Well, first of all, Rhea and I are friends in life, and being with her, Bob and Vince on set again was an absolute joy. The flipside of that was Tom Schnauz and Ariel Levine wrote such a brilliant script and they wrote Betsy so beautifully in this script. That particular scene has such a big arc for Betsy, so I mostly had some anxiety about living up to it. I read that scene, and then my husband [Kevin Earley] asked, “How’s the script?” And I said, “I just hope I can live up to what the writing is here.” But with Vince behind the camera, it was much easier as an actor because I trust him so completely. So it was stressful in the sense of pulling it off, but it was an absolute joy of being back in the sandbox with Bob Odenkirk, Rhea Seehorn and Jeremy Shamos. It was a really beautiful day, and we spent the whole day on it.
Rhea was always good, but since your last Betsy-Kim scene in season one, can you tell that she’s reached a whole new level as an actor?
I think that always lived in Rhea. I followed her work for a long time, particularly her comedy work. She’s always had a lot of range and a lot of depth. I think she and Kim have grown together at the same time, which is so unique and beautiful to see on the show. Even now, it’s such a unique thing to see for female characters. It’s gorgeous.
From now on, whenever you see exterior shots of Saul Goodman’s office, you’re going to know that the Kettlemans inspired his use of the Statue of Liberty inflatable. How cool is that? [Writer’s Note: Saul took another page out of the Kettlemans’ playbook as “Battle Hymn of the Republic” was playing in his office on Breaking Bad season five, episode nine, just like it was in the Kettlemans’ office on Better Call Saul season six, episode two.]
(Laughs.) That was written into 602’s script, and when we showed up for our first day on that particular set, it was already inflated and blowing in the wind. I was like, “Oh my god, there it is!” It’s a big deal, and it is really cool. In season one, Betsy says to Jimmy, “You’re the kind of lawyer guilty people hire,” and that’s what he turns into. His future office is a much better take on what the Kettlemans have done with their trailer in the middle of a dirt lot, but it’s a takeoff on what the Kettlemans did. So it’s incredibly satisfying to see that thread all the way through to now.

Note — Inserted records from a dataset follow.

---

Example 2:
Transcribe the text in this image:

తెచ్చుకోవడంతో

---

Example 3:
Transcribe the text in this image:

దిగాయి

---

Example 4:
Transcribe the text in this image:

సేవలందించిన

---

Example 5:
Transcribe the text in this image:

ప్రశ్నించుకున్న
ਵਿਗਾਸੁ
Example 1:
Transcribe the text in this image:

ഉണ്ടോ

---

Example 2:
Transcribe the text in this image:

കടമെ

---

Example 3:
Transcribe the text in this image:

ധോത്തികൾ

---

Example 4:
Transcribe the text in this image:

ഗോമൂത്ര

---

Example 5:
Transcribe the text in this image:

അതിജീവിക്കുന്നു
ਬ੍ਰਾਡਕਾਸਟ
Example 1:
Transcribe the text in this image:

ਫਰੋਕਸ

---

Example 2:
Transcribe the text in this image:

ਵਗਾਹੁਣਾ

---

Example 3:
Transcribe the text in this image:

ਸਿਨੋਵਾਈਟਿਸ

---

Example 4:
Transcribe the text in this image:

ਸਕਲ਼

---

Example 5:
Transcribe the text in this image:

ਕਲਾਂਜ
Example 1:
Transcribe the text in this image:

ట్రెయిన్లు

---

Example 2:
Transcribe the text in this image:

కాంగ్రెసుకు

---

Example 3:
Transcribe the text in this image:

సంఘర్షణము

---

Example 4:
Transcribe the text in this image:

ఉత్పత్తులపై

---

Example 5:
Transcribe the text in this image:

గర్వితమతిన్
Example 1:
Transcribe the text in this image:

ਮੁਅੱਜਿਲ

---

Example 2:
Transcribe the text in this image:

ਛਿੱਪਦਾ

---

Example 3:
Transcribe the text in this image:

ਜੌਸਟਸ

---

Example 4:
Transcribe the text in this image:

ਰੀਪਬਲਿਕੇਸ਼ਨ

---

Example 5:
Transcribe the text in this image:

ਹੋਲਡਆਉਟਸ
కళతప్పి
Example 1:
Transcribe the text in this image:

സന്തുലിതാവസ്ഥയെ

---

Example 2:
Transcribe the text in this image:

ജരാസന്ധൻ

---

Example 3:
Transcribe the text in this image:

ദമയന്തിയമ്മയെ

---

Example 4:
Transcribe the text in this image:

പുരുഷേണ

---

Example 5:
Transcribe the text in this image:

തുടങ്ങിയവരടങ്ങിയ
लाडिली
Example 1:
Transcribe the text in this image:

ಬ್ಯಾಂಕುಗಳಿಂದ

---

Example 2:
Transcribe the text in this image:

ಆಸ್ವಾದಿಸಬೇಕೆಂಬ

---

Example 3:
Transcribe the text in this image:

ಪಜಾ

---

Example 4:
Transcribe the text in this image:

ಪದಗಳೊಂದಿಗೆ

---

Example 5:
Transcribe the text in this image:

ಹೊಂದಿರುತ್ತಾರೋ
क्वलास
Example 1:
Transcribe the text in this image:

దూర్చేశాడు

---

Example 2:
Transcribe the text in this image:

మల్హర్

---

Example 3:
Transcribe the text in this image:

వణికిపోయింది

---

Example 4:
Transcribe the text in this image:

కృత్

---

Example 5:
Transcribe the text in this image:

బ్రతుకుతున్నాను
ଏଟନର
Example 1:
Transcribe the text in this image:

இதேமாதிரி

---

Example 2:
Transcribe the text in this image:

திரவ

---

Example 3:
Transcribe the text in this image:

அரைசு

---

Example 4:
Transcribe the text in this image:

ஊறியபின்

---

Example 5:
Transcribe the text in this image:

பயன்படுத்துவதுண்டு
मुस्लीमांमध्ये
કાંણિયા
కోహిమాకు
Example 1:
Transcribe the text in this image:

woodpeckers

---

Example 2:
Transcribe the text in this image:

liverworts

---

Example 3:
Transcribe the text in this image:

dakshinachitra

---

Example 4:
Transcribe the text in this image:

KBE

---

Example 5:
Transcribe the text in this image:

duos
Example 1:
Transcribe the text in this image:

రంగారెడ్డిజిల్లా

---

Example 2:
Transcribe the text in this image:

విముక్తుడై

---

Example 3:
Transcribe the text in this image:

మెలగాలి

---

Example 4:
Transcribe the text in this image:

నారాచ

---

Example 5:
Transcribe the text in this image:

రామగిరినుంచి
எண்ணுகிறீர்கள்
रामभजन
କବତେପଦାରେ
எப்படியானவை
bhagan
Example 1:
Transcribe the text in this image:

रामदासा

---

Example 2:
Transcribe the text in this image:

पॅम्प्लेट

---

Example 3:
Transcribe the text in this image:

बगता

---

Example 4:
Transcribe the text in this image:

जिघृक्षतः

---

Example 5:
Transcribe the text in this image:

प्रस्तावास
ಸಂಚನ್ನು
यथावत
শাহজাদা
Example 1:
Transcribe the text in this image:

Yeah, she was one of the first people to see Jimmy for who he really is, and she also recognized the scam that Jimmy and Kim were pulling on Howard (Patrick Fabian). She may act foolish, but she’s not necessarily a fool.
Yeah, it’s interesting because Betsy thinks she’s the smartest person in the room. She thinks she’s playing chess while everybody else is playing marbles, which is not always true. But she’s not wrong about a lot. At its base, she’s not wrong about stuff, but she is morally wrong.
Which Betsy line got the most reaction from the crew?
During the outdoor day, it was the “our kids go to public school” line. That was very enjoyable for the crew. There was a whole series of things she accused Saul of that were quite hilarious. And for the record, I went to public school.
As far as your recent work as Betsy, what’s your new favorite line?
I have such a difficult time choosing a single favorite line, but one of my favorite lines might be in the [Valerie Chu-written] American Greed episode. It’s so Betsy-specific, but it’s when Craig says, “We’re victims.” And then Betsy looks at the camera and says, “We’re survivors.” That sounds weird because it’s not the most complicated line, but it is so at the core of Betsy.
This interview has been edited for length and clarity.
Better Call Saul airs Mondays on AMC.